• [Records shown]:
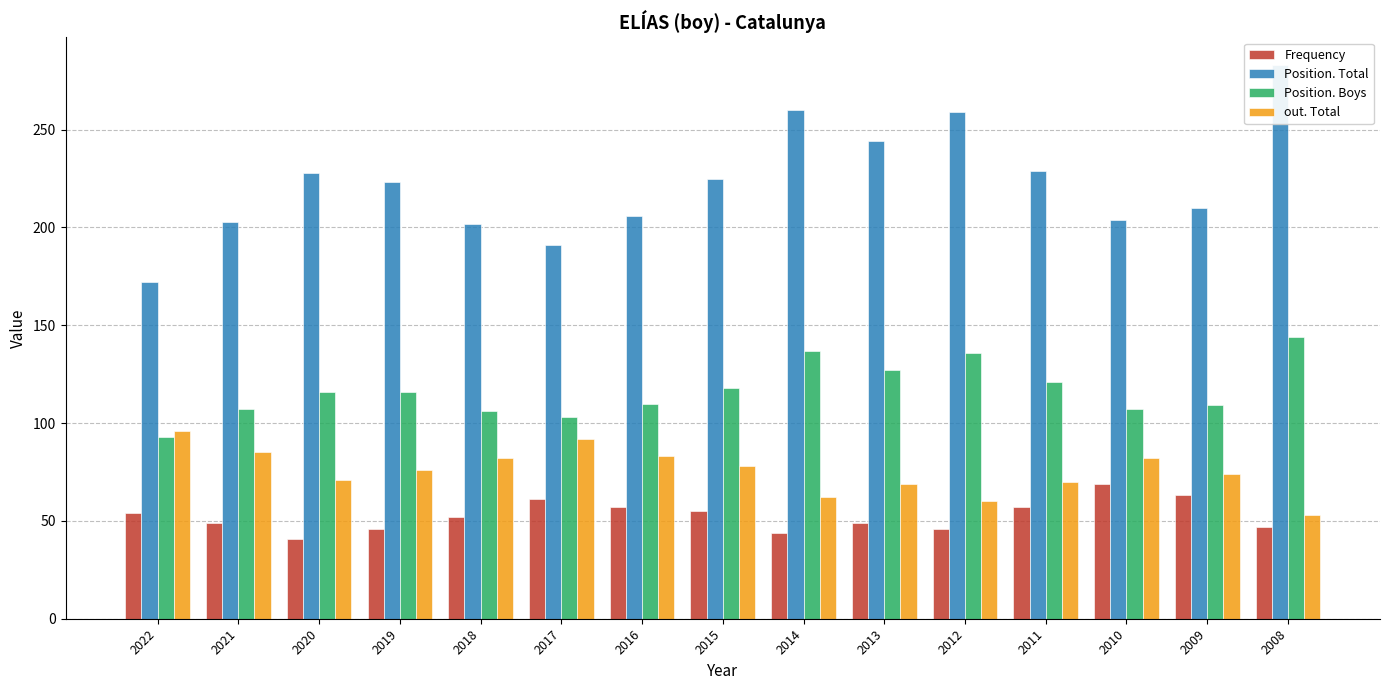

Which series changed the most between 2015 and 2013?

Position. Total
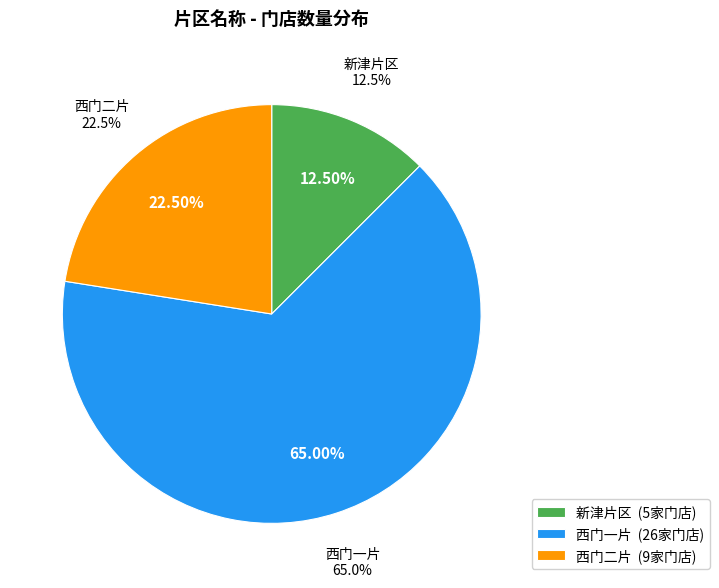

Which category has the smallest portion of the pie?

新津片区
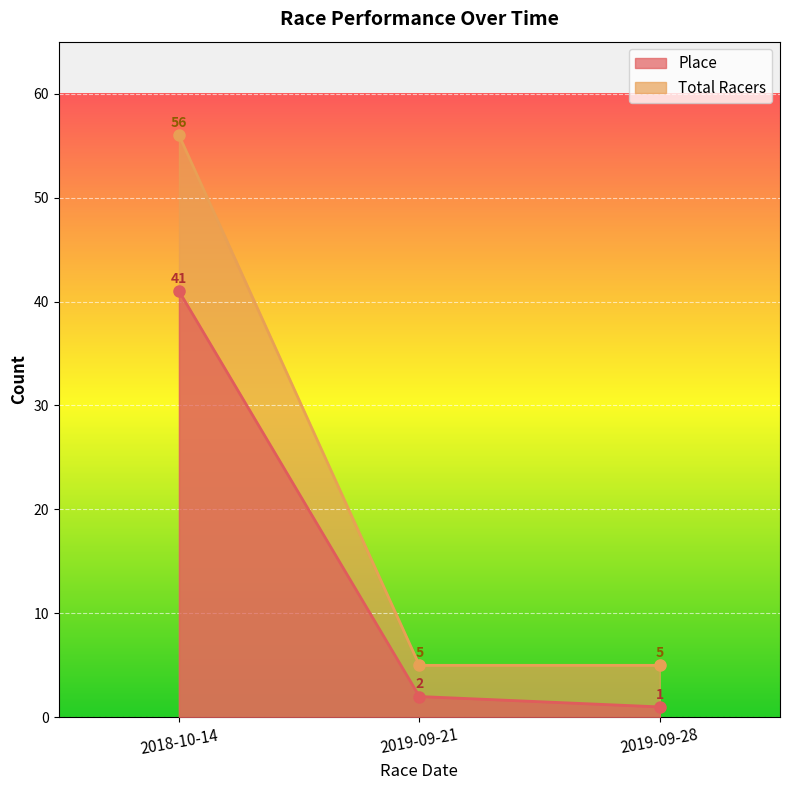

List the labels in order of Place value, smallest first.

2019-09-28, 2019-09-21, 2018-10-14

• [Task brief]: Print all three items above verbatim, omitting the pictures.

• [Exercise answer]:
Which series changed the most between 2015 and 2013?

Position. Total

Which category has the smallest portion of the pie?

新津片区

List the labels in order of Place value, smallest first.

2019-09-28, 2019-09-21, 2018-10-14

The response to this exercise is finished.